What is the relationship between diabetes, design, and empathy?
Recently I was having a coffee with an organization who wanted to pick my brain about their business strategy and design in order to better serve people with diabetes.
Accessibility in Diabetes Health Care
Of course, I highlighted the need for accessibility. That is a worldwide issue.
We know that access to insulin is an issue for many people around the world. Insulin is one big piece to the access equation, but there is so much more to be done.
There is also access to, or ease of access to, medical supplies, as well as access to education and information.
Empathy in Diabetes Health Care
The second need I highlighted was the need to be empathetic to people with diabetes and those who care for them.
More often than not, healthcare companies are not empathetic to the people they are serving, or they forget how to do that.
I think that sometimes with the pressures that companies have to focus on sales and survive, it is very easy to lose sight of these things.

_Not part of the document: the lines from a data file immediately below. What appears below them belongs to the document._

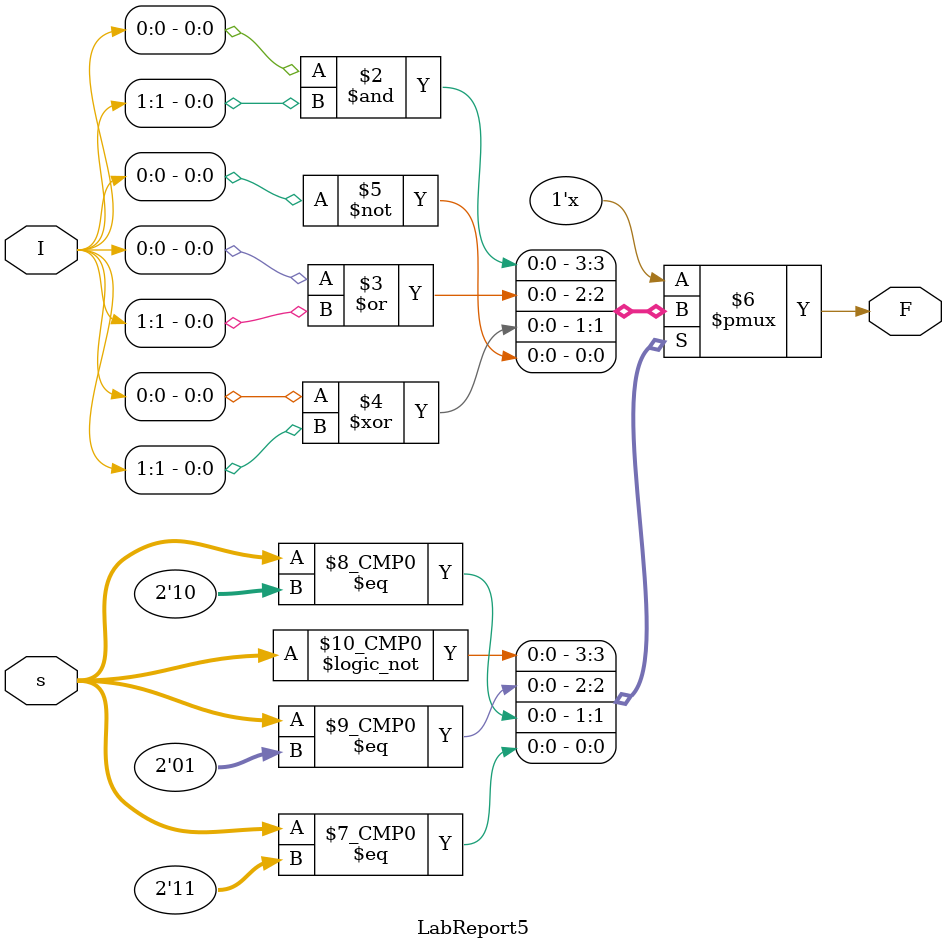
<source format=v>
`timescale 1ns / 1ps


module LabReport5(input[1:0] s, input [1:0]I, output reg F);
always @ (s  or I) begin
    case(s)
    2'b00: F = I [0] & I [1];
    2'b01: F = I [0] | I [1];
    2'b10: F = I [0] ^ I [1];
    2'b11: F = ~I [0];
    endcase
end
endmodule

</source>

There are many levels to empathy. As a starting point, companies must see the world through the eyes of the people they are serving.
This demands that we put aside our own stuff, observe and listen deeply.
Despite all the efforts taken, it feels like some companies lose their empathy when they become so focussed on the transactional part of their business rather than the service piece.
Diabetes Healthcare Organizations: Remember Your WHY
I feel like I’ve been calling it out a lot lately, and I also advise individuals to do the same. Do not lose sight of the why, or the reason why we are in business.
And that is to serve people with diabetes.
Whether we are designing business processes, new products or new services, we are here to support people with diabetes first – the money and success will come later. Serve first.
Diabetes, Design and Empathy: The Natural Meeting Place of a Successful Diabetes Healthcare Company
Ironically, after I left that meeting, I got in my car to drive to pick up some diabetes supplies for my son.
Brene Brown’s latest Dare to Lead podcast had just dropped, so of course I was eager to finish listening to that discussion. Her podcasts always teach me something, leave me inspired and wanting to be a better human.
And I could not believe my ears as I listened to the episode where she interviews Debbie Millman about “Why Design Matters”.
They were talking about design, art and life for the most part. They were not talking about design in a healthcare context, but the message certainly applies – deeply.
And then I got to the part where Brene Brown said that she believes “design is a function of empathy.”
Debbie Millman confirmed that this is true. She goes on to beautifully explain why. I wanted to pull my car over and shout it from the rooftops.
This is so true and honest, it almost hurts.
A Request to All Healthcare Providers: Please Remember Who You Serve
Dear healthcare providers, companies and organizations, and my fellow healthcare managers – and anyone, really.
When you are out there designing something new, whatever that may be; please, please, do not leave your empathy at the door.
Empathy is the most critical part of your work.
I highly recommend listening to the Why Design Matters episode – and maybe that part on empathy twice.